刘震云:一句话,说出人生的无奈:
“这世界没有突然的冷漠,所有六亲不认的背后,都曾有过你无法想象的绝望和无数次无人回应的呐喊。”
这话我读了好几遍,每一遍都像被什么东西轻轻刮了一下。
你要是觉得刘震云只是在讲别人家的事,那你大概率还没到听懂这句话的年纪。或者说,你运气好,还没被人逼到那个份儿上。
咱们身边一定有过这样的人吧。亲戚嘴里“没良心”的谁家孩子,同事眼中“怎么都捂不热”的那个怪人,朋友口中“突然就变了”的某某。你细想,一个人怎么可能突然就变了。你看到的“突然”,只是他撑到极限之后,崩掉的那个瞬间。
他之前撑了多久,你根本不知道。
刘震云写小说,最擅长的就是把人心里那点不敢碰的东西往外掏。

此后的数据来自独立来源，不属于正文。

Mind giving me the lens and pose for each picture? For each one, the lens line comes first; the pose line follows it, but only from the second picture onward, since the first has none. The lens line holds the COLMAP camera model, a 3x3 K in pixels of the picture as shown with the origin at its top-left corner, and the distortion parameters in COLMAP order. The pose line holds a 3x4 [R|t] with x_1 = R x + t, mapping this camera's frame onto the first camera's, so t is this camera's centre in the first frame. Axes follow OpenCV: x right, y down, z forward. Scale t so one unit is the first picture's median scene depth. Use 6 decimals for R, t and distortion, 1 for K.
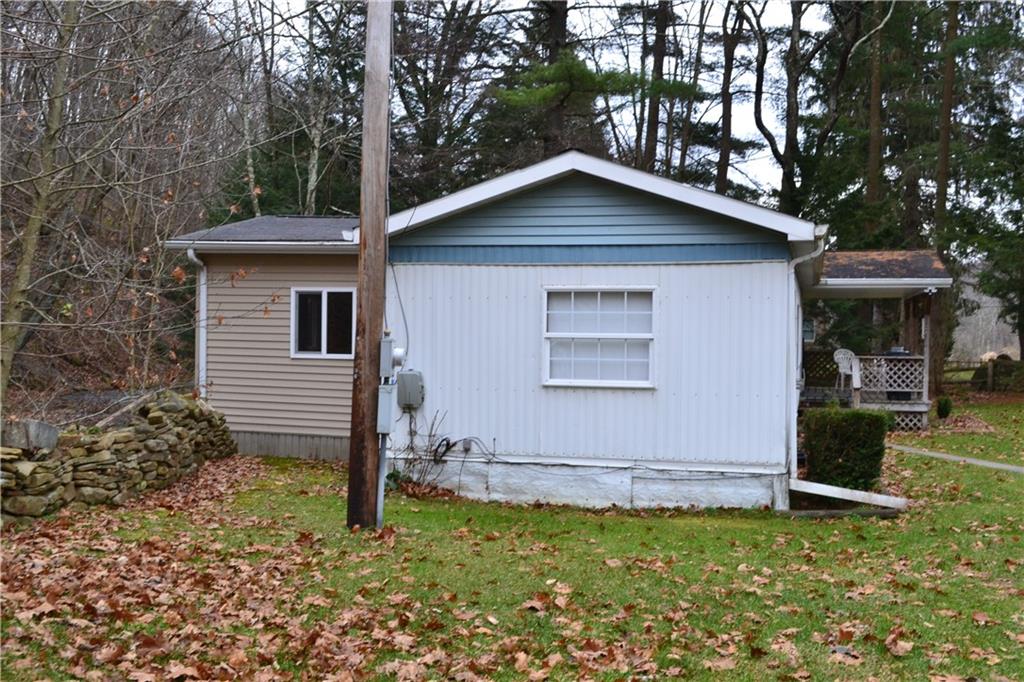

《一句顶一万句》里头,杨百顺一辈子改了多少回名字,换过多少个活法,说到底不就是因为心里那份苦没人接着,跟谁说都白搭,最后干脆就不说了。《我不是潘金莲》里的李雪莲,十几年上访路,把整个人生搭进去,开头谁当回事了?她要的不过是个理,可这世上最难讨的就是个理。东西丢了好找,话说出去没人听,那叫真正的丢失。
你品品刘震云用的那个词——“无人回应的呐喊”。什么叫无人回应?不是对方说“我不同意”,也不是吵一架骂一顿。是你把心掏出来晾在那儿,对方眼睛都不抬一下。是你哭得站不住,旁边人觉得你太吵。是你把一辈子的委屈压成几句话,对方刷了一下手机问“你刚才说啥”。
这种场面多来几次,人自然就封口了。
你有没有注意到一个规律,那些最不爱说话的人,年轻时候往往都特别能说。那些被说成“冷漠”的人,以前八成是圈子里心最软的那个。谁有事儿他都帮,谁的忙他都揽,随叫随到,好话说尽。可时间长了,他发现自己着急时永远等不来人,他说心里话时对方永远在走神。他攒够了失望,一点一点往后退,退到某个安全距离以外,把门关上。外面的人敲两下,说这人怎么突然变得这么难相处。
哪里是突然。那扇门,是他用了好些年,一寸一寸关上的。
这还只是个人之间的。更让人心寒的,是一家人之间。
有些子女被骂“不孝”之前,跟父母吵过多少回,流过多少泪,这些账外人是看不见的。他们只看见你最后那次摔门,没看见你摔门之前在屋里坐了一宿,等一个永远不会来的道歉。有些夫妻过成室友,外人觉得是性格不合,可关起门来那几十年的冷热交替,从互相找话聊到开口就烦,中间经历了多少次“算了不说了”,只有枕头知道。
我认识个中年人,父亲去世时,兄弟姐妹哭成一片,就他站在旁边没掉一滴泪。亲戚背后说“白养了”。没人提他父亲瘫痪那六年,他一个人辞了工作守在床前,哥哥姐姐过年回来坐二十分钟就走。他那六年掉的眼泪,可能比别人一辈子都多。他不是不哭,是哭干了。把一个人的眼泪熬干,有时候只需要最亲近的人几年的不回应。
说句不好听的。咱们总喜欢在某个亲人突然离世时,在某个关系彻底破裂时,在某个孩子头也不回离开家时,说“怎么会这样”。其实答案一直摆在那儿。一桩桩,一件件,只不过之前没人愿意看。
刘震云这话最狠的地方在哪儿?他不跟你讲大道理,他就把一层薄薄的窗户纸给你捅破。那层窗户纸就是咱们平时最喜欢说的“至于吗”。你只要觉得别人至于吗,你就已经站在了冷漠的那一边。
所以别等到身边人彻底沉默了,才想起来他以前有多爱说。别等到门关死了,才后悔没在他敲门的时候好好开过一次。